As I struggled with my latest painting, it dawned on me that one of the driving forces behind my art is opposition. I am opposing accident to purpose, chaos to order, precision to casualness.
Three strong images oppose each other in this current painting: a large square, a large circle, and a large X. They each fight for dominance in the picture plane.
But in addition, the precision of a perfectly drawn circle, X or square are opposed by the casual freehand result, which is off kilter in each case. One of the challenges for me was to make it clear that these imprecise figures were not the result of incompetence, but intention. This is a bit tricky because I did draw them freehand and that’s why they didn’t result in geometric precision. In order to make the “off-kilter” nature of these forms work, “off-kilteredness” had to be an integral part of the entire painting surface.
Thus, a lot of the work on this painting consisted of the back-and-forth of making the three primary shapes dominant, and then over-painting or canceling out that dominance. I added seemingly random or rather, more carefree lines which intercepted my primary shapes to play their own game across the canvas. I worked quickly to create a casualness replete with drips and other evidence of accident.
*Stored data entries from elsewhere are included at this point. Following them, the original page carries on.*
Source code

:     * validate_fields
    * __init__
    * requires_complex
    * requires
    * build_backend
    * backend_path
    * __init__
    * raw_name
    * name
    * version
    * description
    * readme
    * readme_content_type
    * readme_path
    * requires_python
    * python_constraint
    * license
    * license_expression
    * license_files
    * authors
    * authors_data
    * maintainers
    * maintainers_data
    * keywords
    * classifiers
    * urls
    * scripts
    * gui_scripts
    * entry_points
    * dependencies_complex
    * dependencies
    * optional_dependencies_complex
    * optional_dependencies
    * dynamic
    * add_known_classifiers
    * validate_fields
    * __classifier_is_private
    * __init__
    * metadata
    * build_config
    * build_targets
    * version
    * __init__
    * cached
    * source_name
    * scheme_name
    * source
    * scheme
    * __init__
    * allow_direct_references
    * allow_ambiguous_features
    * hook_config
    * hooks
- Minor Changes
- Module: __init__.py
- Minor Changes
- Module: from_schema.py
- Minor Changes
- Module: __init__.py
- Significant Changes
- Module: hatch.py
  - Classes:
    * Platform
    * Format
Sometimes I’m jealous of the rich surfaces on other artists’ canvasses which proclaim the intentional motivation of every pixel of paint. Once in a while I might end up with a canvas like that, but it’s much more likely in my work that if you look closely, you’ll see the sloppy history of previous layers protesting any grand design. If I’d wanted to, of course I could paint over this evidence. But for me the challenge is always how much of it I can leave and still make the painting work.
Sometimes I deliberately highlight the sloppy background by outlining it, thus bringing it to the foreground. I call this “foregrounding indeterminism,” a fancy name for making the accident, or spill, or barely visible background shape suddenly pop up to demand attention. I like to find a way to bring the casual into the sphere of the deliberate, to see what I can discover in these random marks to give them new life in the surface structure of the painting.
When I paint, I’m not thinking about the above at all, I’m just dealing with the particular problem I see in front of me. How am I going to make this damn painting work? It’s only upon reflection, after the fact, that I can interpret what I must have been doing.